▸ **PROVIDED DATA**:
--

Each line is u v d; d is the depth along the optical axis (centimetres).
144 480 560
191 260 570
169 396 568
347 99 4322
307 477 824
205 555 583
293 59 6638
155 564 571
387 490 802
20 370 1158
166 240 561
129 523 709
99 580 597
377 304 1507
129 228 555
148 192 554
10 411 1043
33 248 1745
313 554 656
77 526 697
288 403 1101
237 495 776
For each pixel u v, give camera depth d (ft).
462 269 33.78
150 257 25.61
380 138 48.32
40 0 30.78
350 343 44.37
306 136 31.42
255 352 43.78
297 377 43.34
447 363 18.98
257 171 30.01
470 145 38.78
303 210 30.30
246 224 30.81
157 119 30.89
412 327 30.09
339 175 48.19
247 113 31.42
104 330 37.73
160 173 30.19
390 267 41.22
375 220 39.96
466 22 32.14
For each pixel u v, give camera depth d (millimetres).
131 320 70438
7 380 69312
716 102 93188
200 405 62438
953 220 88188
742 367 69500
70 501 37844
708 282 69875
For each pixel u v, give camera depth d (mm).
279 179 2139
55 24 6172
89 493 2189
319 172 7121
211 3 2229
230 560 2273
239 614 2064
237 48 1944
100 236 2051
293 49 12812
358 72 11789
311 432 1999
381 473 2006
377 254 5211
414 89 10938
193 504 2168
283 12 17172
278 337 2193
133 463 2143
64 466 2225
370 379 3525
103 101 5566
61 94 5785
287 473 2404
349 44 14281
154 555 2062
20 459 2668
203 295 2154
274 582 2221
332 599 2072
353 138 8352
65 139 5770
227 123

--

▸ **WHAT YOU HAVE TO DO**: Every record above needs to be returned in full, exactly.

▸ **WRITTEN ANSWER**:
Each line is u v d; d is the depth along the optical axis (centimetres).
144 480 560
191 260 570
169 396 568
347 99 4322
307 477 824
205 555 583
293 59 6638
155 564 571
387 490 802
20 370 1158
166 240 561
129 523 709
99 580 597
377 304 1507
129 228 555
148 192 554
10 411 1043
33 248 1745
313 554 656
77 526 697
288 403 1101
237 495 776
For each pixel u v, give camera depth d (ft).
462 269 33.78
150 257 25.61
380 138 48.32
40 0 30.78
350 343 44.37
306 136 31.42
255 352 43.78
297 377 43.34
447 363 18.98
257 171 30.01
470 145 38.78
303 210 30.30
246 224 30.81
157 119 30.89
412 327 30.09
339 175 48.19
247 113 31.42
104 330 37.73
160 173 30.19
390 267 41.22
375 220 39.96
466 22 32.14
For each pixel u v, give camera depth d (millimetres).
131 320 70438
7 380 69312
716 102 93188
200 405 62438
953 220 88188
742 367 69500
70 501 37844
708 282 69875
For each pixel u v, give camera depth d (mm).
279 179 2139
55 24 6172
89 493 2189
319 172 7121
211 3 2229
230 560 2273
239 614 2064
237 48 1944
100 236 2051
293 49 12812
358 72 11789
311 432 1999
381 473 2006
377 254 5211
414 89 10938
193 504 2168
283 12 17172
278 337 2193
133 463 2143
64 466 2225
370 379 3525
103 101 5566
61 94 5785
287 473 2404
349 44 14281
154 555 2062
20 459 2668
203 295 2154
274 582 2221
332 599 2072
353 138 8352
65 139 5770
227 123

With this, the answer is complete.